Manque de chance et cancer: L'étude américaine critiquée par l'OMS
SANTE•Les résultats de l'étude publiés dans le magazine «Science», qui avait fait grand bruit il y a dix jours, ont sans doute été présentés avec maladresse...N. Bg.
Personne n’est infaillible, pas même le très sérieux magazine Science. Souvenez-vous: le 2 janvier, le célèbre hebdomadaire relayait une étude affirmant que les cancers étaient plus souvent dus au hasard qu’au mode de vie ou à l’hérédité. Une étude ayant fait grand bruit dans les médias... et aujourd'hui vivement critiquée par la non moins sérieuse et célèbre Organisation mondiale de la santé (OMS).
Son agence pour le cancer (le CIRC, basé à Lyon) s'est dit mardi «en désaccord profond avec les conclusions» de cette étude, selon laquelle les deux tiers des cancers peuvent être expliqués par des mutations génétiques aléatoires qui permettent aux tumeurs de grossir, et un tiers sont le fruit de facteurs génétiques ou d'un environnement défavorable.
Le magazine «Science» ébranlé par les critiques
Pour le CIRC, cette analyse souffre de «limitations méthodologiques» et de «biais» et se trouve en contradiction avec un nombre très important de «preuves épidémiologiques». «Nous savions déjà qu'il y a un élément de chance dans le développement d'un cancer», explique le Dr Christopher Wild, directeur du CIRC. «Mais conclure que le "manque de chance" est la cause majeure de cancer serait trompeur et peut porter atteinte aux efforts pour identifier les causes de cette maladie et pour la prévenir», selon ce responsable.
Une critique qui a un peu secoué le magazine Science, dont la journaliste à l’origine de la publication de l’étude a reconnu certaines «maladresses». D’abord en titrant sur «les deux tiers de tous les cancers», alors que ceux du sein ou de la prostate, très courants, n’étaient pas pris en compte dans l’étude. Ensuite en simplifiant un peu trop le message des auteurs de l’étude, difficile à comprendre et à vulgariser. Enfin, tentation récurrente du journalisme scientifique, en donnant une allure un peu trop «sexy» à son article au détriment, même minime, des faits.

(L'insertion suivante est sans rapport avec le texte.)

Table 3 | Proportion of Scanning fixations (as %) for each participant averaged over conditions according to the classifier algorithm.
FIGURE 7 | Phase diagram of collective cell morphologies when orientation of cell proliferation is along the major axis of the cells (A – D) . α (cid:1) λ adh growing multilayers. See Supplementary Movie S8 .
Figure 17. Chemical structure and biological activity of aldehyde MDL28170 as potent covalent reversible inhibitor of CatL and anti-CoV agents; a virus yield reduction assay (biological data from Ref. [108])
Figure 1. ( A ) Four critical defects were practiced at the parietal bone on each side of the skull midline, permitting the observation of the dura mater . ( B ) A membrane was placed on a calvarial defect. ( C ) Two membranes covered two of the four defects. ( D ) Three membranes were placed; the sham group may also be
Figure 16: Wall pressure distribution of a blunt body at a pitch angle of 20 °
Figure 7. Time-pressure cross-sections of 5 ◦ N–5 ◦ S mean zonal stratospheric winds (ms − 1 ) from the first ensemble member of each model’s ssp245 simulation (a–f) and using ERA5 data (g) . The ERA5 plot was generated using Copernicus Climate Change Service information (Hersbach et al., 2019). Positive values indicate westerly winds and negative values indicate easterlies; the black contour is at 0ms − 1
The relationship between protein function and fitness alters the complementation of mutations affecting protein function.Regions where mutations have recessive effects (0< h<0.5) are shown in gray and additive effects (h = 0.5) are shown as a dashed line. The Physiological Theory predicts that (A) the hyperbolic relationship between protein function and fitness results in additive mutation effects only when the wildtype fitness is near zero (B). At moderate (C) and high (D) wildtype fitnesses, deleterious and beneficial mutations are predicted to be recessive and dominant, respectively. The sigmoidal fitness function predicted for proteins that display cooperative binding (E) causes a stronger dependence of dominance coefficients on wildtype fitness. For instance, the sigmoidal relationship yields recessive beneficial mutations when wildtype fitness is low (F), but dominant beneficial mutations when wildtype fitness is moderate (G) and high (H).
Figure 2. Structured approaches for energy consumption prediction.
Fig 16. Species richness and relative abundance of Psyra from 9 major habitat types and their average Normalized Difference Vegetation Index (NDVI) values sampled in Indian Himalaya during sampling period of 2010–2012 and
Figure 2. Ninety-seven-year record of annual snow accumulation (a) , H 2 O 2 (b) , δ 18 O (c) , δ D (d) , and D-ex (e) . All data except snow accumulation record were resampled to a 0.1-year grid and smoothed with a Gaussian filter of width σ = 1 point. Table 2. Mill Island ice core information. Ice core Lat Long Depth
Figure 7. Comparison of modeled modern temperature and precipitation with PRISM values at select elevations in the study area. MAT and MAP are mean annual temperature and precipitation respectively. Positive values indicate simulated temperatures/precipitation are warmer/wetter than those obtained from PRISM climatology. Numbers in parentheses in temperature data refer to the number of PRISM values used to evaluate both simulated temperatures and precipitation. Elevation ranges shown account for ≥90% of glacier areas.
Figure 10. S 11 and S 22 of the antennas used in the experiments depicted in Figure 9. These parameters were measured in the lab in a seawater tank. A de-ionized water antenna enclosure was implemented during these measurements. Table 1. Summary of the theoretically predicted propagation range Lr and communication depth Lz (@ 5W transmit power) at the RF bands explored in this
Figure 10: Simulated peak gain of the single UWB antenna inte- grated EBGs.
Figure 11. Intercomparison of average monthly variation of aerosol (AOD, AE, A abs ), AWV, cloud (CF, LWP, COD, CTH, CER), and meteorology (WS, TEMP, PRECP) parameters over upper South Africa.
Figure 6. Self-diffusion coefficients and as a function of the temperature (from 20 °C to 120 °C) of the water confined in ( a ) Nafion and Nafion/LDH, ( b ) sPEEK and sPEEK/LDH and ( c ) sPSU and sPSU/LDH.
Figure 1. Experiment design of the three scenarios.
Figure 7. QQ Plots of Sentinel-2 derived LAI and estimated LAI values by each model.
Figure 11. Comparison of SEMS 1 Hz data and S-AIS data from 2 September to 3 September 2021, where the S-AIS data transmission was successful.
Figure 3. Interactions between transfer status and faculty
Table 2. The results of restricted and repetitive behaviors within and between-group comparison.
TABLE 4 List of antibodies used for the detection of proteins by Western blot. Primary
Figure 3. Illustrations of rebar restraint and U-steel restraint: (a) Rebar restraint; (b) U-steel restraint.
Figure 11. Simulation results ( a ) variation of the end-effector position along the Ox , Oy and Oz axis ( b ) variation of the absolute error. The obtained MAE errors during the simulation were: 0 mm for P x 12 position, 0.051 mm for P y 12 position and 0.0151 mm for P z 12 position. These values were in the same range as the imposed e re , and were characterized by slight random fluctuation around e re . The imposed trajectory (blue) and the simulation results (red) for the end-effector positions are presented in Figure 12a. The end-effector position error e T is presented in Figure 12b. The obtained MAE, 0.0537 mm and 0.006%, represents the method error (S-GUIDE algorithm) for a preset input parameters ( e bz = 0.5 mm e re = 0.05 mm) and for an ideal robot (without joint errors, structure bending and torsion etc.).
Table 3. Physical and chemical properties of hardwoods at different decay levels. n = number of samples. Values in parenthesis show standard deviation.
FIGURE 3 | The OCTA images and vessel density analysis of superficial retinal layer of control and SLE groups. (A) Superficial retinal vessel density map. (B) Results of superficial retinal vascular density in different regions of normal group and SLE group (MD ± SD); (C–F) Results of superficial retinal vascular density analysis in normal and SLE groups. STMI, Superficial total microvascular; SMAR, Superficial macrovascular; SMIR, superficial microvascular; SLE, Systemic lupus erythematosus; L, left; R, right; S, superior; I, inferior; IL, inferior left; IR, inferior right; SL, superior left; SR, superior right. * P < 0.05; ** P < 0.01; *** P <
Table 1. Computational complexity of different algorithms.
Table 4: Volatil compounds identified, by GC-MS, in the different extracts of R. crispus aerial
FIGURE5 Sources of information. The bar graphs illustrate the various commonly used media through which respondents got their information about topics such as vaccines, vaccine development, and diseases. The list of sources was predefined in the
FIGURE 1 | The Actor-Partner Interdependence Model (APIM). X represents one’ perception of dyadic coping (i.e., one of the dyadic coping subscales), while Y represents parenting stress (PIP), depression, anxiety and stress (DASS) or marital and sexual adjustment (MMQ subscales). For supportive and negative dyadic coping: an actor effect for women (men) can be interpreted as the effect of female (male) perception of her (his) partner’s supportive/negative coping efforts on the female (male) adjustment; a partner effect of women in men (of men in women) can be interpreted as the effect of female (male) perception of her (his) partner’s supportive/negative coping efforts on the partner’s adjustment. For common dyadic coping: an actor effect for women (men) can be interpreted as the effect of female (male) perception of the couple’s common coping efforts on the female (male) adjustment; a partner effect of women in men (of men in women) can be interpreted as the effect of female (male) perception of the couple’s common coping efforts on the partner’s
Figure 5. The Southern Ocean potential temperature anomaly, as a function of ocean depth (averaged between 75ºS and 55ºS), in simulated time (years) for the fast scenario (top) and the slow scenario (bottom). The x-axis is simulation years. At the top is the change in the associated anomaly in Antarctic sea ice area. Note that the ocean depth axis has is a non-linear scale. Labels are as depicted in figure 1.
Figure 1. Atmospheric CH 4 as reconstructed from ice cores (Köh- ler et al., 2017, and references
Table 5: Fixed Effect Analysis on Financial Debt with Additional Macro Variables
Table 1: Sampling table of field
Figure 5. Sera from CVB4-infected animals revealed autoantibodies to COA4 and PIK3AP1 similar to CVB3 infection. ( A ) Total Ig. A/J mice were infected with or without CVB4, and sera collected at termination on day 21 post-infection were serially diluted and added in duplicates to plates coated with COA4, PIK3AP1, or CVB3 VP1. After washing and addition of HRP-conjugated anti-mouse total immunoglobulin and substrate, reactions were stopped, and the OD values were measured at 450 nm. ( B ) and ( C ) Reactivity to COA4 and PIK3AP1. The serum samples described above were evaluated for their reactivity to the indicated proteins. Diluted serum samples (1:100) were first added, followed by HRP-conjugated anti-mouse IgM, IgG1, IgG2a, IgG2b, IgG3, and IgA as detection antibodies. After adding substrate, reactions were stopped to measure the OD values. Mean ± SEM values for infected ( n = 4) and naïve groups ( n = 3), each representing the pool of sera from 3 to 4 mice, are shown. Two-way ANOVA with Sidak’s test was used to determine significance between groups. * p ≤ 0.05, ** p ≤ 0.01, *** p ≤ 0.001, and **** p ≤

Au final, comme l’explique un spécialiste de la prévention du cancer cité dans le nouvel article de Science, «les auteurs de l’étude ont effectué une trouvaille vraiment fascinante. Mais c’est une petite trouvaille». Aussi petite que le rôle réellement joué par le hasard comparé aux causes génétiques ou environnementales au sens large. Et qui ne méritait sans doute pas un tel écho médiatique.